TO DO:
Convert the material below into a Markdown table with the columns "No." and "Line," giving each non-blank line its own numbered row. Omit the pictures.

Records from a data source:
# # #
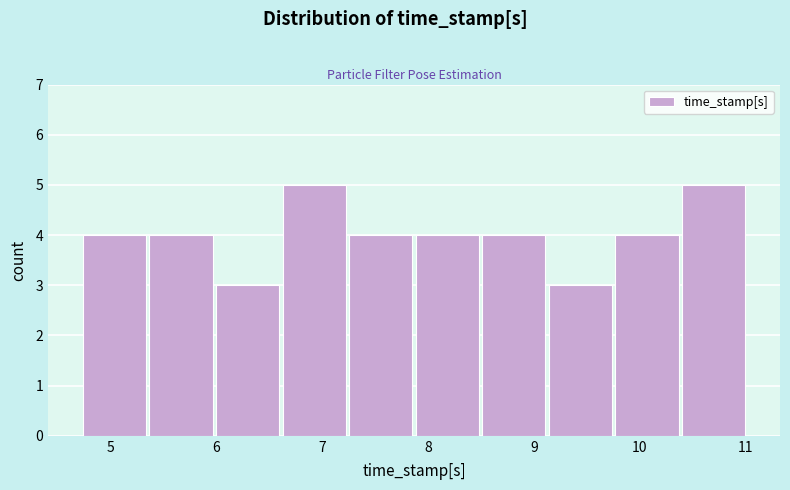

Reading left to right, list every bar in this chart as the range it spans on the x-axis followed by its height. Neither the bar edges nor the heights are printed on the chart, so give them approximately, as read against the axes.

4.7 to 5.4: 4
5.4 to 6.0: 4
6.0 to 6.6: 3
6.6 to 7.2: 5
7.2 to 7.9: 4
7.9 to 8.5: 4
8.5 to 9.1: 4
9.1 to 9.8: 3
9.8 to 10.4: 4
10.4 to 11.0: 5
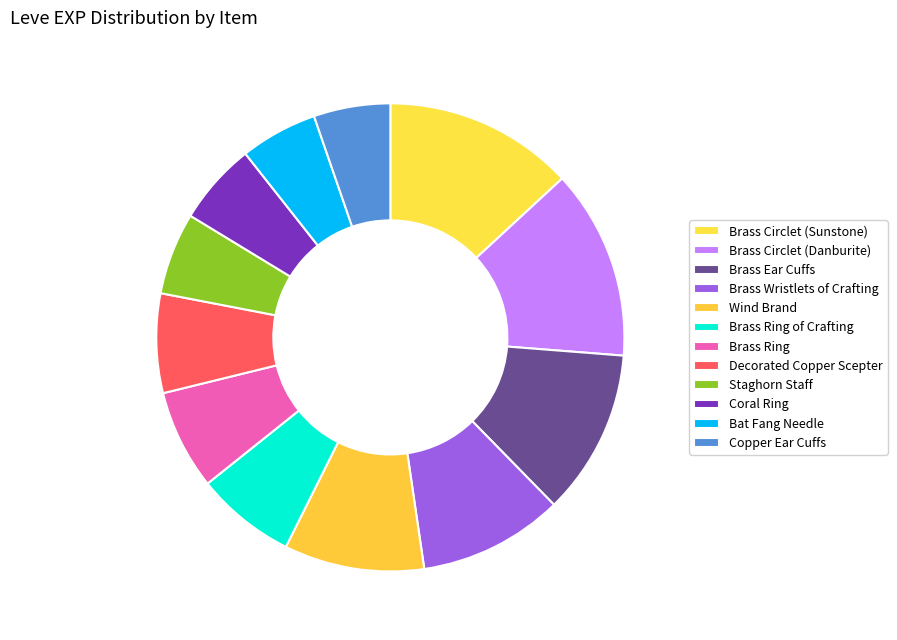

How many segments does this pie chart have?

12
# # #
ANSWER BELOW:
| No. | Line |
|---|---|
| 1 | Reading left to right, list every bar in this chart as the range it spans on the x-axis followed by its height. Neither the bar edges nor the heights are printed on the chart, so give them approximately, as read against the axes. |
| 2 | 4.7 to 5.4: 4 |
| 3 | 5.4 to 6.0: 4 |
| 4 | 6.0 to 6.6: 3 |
| 5 | 6.6 to 7.2: 5 |
| 6 | 7.2 to 7.9: 4 |
| 7 | 7.9 to 8.5: 4 |
| 8 | 8.5 to 9.1: 4 |
| 9 | 9.1 to 9.8: 3 |
| 10 | 9.8 to 10.4: 4 |
| 11 | 10.4 to 11.0: 5 |
| 12 | How many segments does this pie chart have? |
| 13 | 12 |